━━ Extrait fourni ━━

Ils ont beau s’être déroulés à des centaines de kilomètres de distance, leurs récits sont les mêmes : une soirée en boîte de nuit ou dans un concert, une sensation de piqûre à la cuisse, à l’épaule, au bras ou aux chevilles, suivie, pour certains, de malaises, de nausées, de bouffées de chaleurs ou de pertes d’équilibre qui les ont parfois conduits à l’hôpital.

Des cas probablement sous-estimés

C’est le cas de Noémie. En soirée dans une discothèque de Béziers, dans la nuit du 17 au 18 avril, la jeune femme a senti une piqûre, avant de faire un malaise, « les yeux révulsés », quelques minutes plus tard, et d’être emmenée par ses amies aux urgences. Mais pour Noémie, le cauchemar ne s’arrête pas là. L’étudiante affirme être restée « paralysée du côté droit pendant deux jours ». Et son cas n’est pas isolé. Comme elle, des dizaines de plaintes ont été déposées par des victimes sur tout le territoire.

A Nantes, depuis mi-février et la réouverture des établissements de nuit, 47 faits ont été portés à la connaissance des forces de l’ordre et une quinzaine de plaintes ont été déposées. Même chose à Béziers, Grenoble, Bourges, Amiens ou plus récemment Rennes et Montauban. Plusieurs enquêtes pour « administration de substances nuisibles » et « violence volontaire avec arme » ont été ouvertes sur le territoire. « Il y a actuellement 53 enquêtes en zone police actuellement, mais dans les faits, c’est probablement plus. C’est très difficile à quantifier », admet une source policière auprès de 20 Minutes. « Pour le moment, chaque parquet est saisi, il n’y a pas encore de centralisation au niveau national, mais ce n’est pas exclu », ajoute-t-elle.

━━━

— Consigne A —
Répondez aux questions suivantes à partir de l'extrait sur les piqûres en soirée :
(i) Dans quelle ville se trouvait la discothèque où Noémie a senti une piqûre ?
(ii) Pendant combien de temps Noémie affirme-t-elle être restée paralysée du côté droit ?
(iii) Combien d'enquêtes en zone police la source policière mentionne-t-elle ?
— Consigne B —
Poursuivez l'extrait sur les piqûres en soirée à la suite de sa dernière phrase.

━━ Données sources ━━

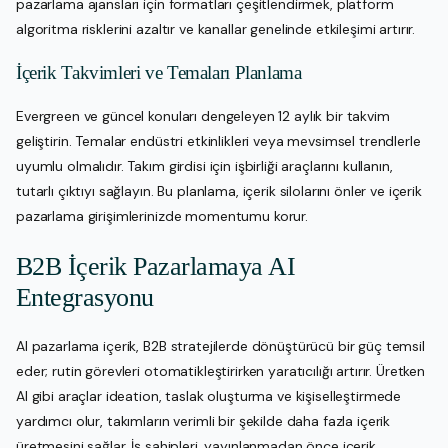
pazarlama ajansları için formatları çeşitlendirmek, platform
algoritma risklerini azaltır ve kanallar genelinde etkileşimi artırır.
İçerik Takvimleri ve Temaları Planlama
Evergreen ve güncel konuları dengeleyen 12 aylık bir takvim
geliştirin. Temalar endüstri etkinlikleri veya mevsimsel trendlerle
uyumlu olmalıdır. Takım girdisi için işbirliği araçlarını kullanın,
tutarlı çıktıyı sağlayın. Bu planlama, içerik silolarını önler ve içerik
pazarlama girişimlerinizde momentumu korur.
B2B İçerik Pazarlamaya AI
Entegrasyonu
AI pazarlama içerik, B2B stratejilerde dönüştürücü bir güç temsil
eder; rutin görevleri otomatikleştirirken yaratıcılığı artırır. Üretken
AI gibi araçlar ideation, taslak oluşturma ve kişiselleştirmede
yardımcı olur, takımların verimli bir şekilde daha fazla içerik
üretmesini sağlar. İş sahipleri, yayınlanmadan önce içerik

━━━

— Réponse attendue A —
(i) Béziers.
(ii) Deux jours.
(iii) 53 enquêtes.

— Réponse attendue B —
Pas de traces de drogues

Le nombre de personnes possiblement concernées est d’autant plus difficile à évaluer que certains produits « ne sont plus décelables au bout de quelques heures à peine », comme le GHB, « la drogue du violeur », qui ne reste que 6 heures dans le sang et 12 heures dans les urines. Les victimes sont invitées à se manifester « sans délai auprès du commissariat ou de la gendarmerie de leur domicile, ou du centre hospitalier le plus proche afin de procéder à des prélèvements urinaires et sanguins immédiats, afin de déterminer si elles ont été effectivement victimes de l’administration d’une substance nuisible », a déclaré le procureur de Béziers, Raphaël Balland, la semaine dernière.

Dans les couloirs de la police, le phénomène interroge pourtant sur le fond. Aucune des analyses toxicologiques réalisées à ce jour en France n’a permis de mettre en évidence la présence de stupéfiant. « Il n’y a pas la trace d’un quelconque produit. D’ailleurs, on ne sait même pas par quoi l’éventuelle substance a été administrée, si c’est une seringue ou autre chose », confie la source policière à 20 Minutes, qui estime que « tout est envisageable ». Les médecins s’inquiétant également d’un risque de contamination à une hépatite ou au VIH à cause d’une seringue non stérile, toutes les victimes ont reçu un traitement préventif.

Un phénomène de « copycat » ?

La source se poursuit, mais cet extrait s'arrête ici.